Prof. Natarajan is also interested in the formation of the first black holes in the Universe, their relation to galaxy formation, their subsequent growth and the observational signatures of these processes. Other topics in black hole physics that she works on include the structure of accretion disks that feed black holes and the spins of black holes. Details of her research interests, her research group, current projects and publications are available at Prof. Natarajan's home page.

Group 2 - Richard Easther

Prof. Richard Easther is a theoretical physicist, whose work explores the connections between modern ideas in particle physics and cosmology. His interests include the cosmological implications of string theory, and whether these lead to predictions for the overall form of the universe than can be tested with current or planned astrophysical observations. Prof. Easther is currently involved with a number of projects aimed at understanding the possible observational constraints on different models of the "inflationary epoch", a period around a trillion, trillion, trillionth of a second after the big bang when the expansion rate of the universe rapidly accelerates, and which is responsible for fixing many of the present day properties of the universe.

Group 3 - Meg Urry

Ultra-deep surveys of the Universe probe the formation and evolution of the first galaxies and the first black holes. Prof. Meg Urry and her group have been conducting large-area surveys toand probe the demographics of supermassive black holes, particularly obscured AGN not found in optical surveys, and the evolution of AGN with redshift. She played a key part in designing several such surveys, including MUSYC, GOODS, and COSMOS. Her group is now studying AGN found in these surveys, and their close connection to galaxies, in part through a detailed study of the host galaxies of AGN, their evolution and luminosity dependences, and the properties of black holes of all types.

Urrys group also works on blazars, which are radio-loud AGN whose relativistic jets are closely aligned with the line of sight. By studying their time variable spectral energy distributions, one can learn about jet physics, jet power, and blazar demographics. The imminent launch of GLAST will revolutionize these studies, and allow us to determine what distribution of jet powers nature produces. Many blazers have kiloparsec-scale extended X-ray jets, usually coincident with radio and optical counterparts. With data with Chandra, HST, and Spitzer, Urry's group studies the physics of such extended jets. If the emission is synchrotron radiation augmented by inverse Compton scattering, the kinetic power in the jet and its matter content can be determined.

Group 4 - Charles Baltay

Prof. Charles Baltay runs the Palomar/QUEST variability survey, which uses the QUEST-II wide-field imaging camera on the Samuel Oschin 1.2-m telescope on Mt. Palomar. QUEST has accumulated data from Palomar almost continually since July 2003, with about 15,000 total square degrees of sky surveyed to R ~ 21 at each of 10-15 epochs. Collaborators at Yale, Lawrence Berkeley National Laboratory (LBL) and Caltech mine the data set to search for a wide variety of rare and/or variable objects, including supernovae (both thermonuclear and core collapse), strong gravitational lens systems, active galactic nuclei, and new classes of transient sources.
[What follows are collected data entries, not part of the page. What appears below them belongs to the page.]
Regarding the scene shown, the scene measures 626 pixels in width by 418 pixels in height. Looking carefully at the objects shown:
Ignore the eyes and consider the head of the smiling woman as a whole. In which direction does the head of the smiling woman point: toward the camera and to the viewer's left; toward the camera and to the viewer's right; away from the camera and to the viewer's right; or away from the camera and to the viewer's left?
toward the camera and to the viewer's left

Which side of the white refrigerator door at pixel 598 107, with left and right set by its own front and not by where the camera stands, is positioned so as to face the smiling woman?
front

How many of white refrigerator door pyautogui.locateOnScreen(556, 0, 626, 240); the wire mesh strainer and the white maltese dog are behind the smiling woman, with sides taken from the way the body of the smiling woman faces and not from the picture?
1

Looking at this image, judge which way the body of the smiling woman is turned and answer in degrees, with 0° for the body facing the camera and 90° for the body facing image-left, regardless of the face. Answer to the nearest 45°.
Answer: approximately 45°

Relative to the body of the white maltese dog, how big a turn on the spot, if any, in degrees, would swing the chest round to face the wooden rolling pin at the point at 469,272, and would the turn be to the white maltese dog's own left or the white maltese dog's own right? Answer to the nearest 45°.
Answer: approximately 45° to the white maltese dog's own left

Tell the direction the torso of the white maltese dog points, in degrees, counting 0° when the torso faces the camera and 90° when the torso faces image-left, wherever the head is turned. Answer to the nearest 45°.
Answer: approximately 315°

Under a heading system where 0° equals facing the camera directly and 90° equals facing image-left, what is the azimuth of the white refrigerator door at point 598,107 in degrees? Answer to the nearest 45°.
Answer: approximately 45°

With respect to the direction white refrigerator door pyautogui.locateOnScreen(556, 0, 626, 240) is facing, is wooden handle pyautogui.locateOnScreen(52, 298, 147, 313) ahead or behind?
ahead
The Yale Nearby Supernova Factory (SNfactory) group conducts photometric follow-up of SNe Ia discovered in the Palomar/QUEST survey, concentrating on SNe in the low-redshift Hubble flow (0.03 < z < 0.08). Follow-up facilities include the CTIO 1.3-m telescope (through the SMARTS consortium) and the Aristarchos 2.3-m telescope on Mt. Helmos (in collaboration with the National Observatory of Athens). Yale SNfactory collaborator have access to photometric and spectroscopic observations of Palomar/QUEST SNe Ia taken at the University of Hawaii 2.2-m telescope on Mauna Kea. Yale also participates in the SNAP collaboration, a proposed space experiment to study the properties of dark energy.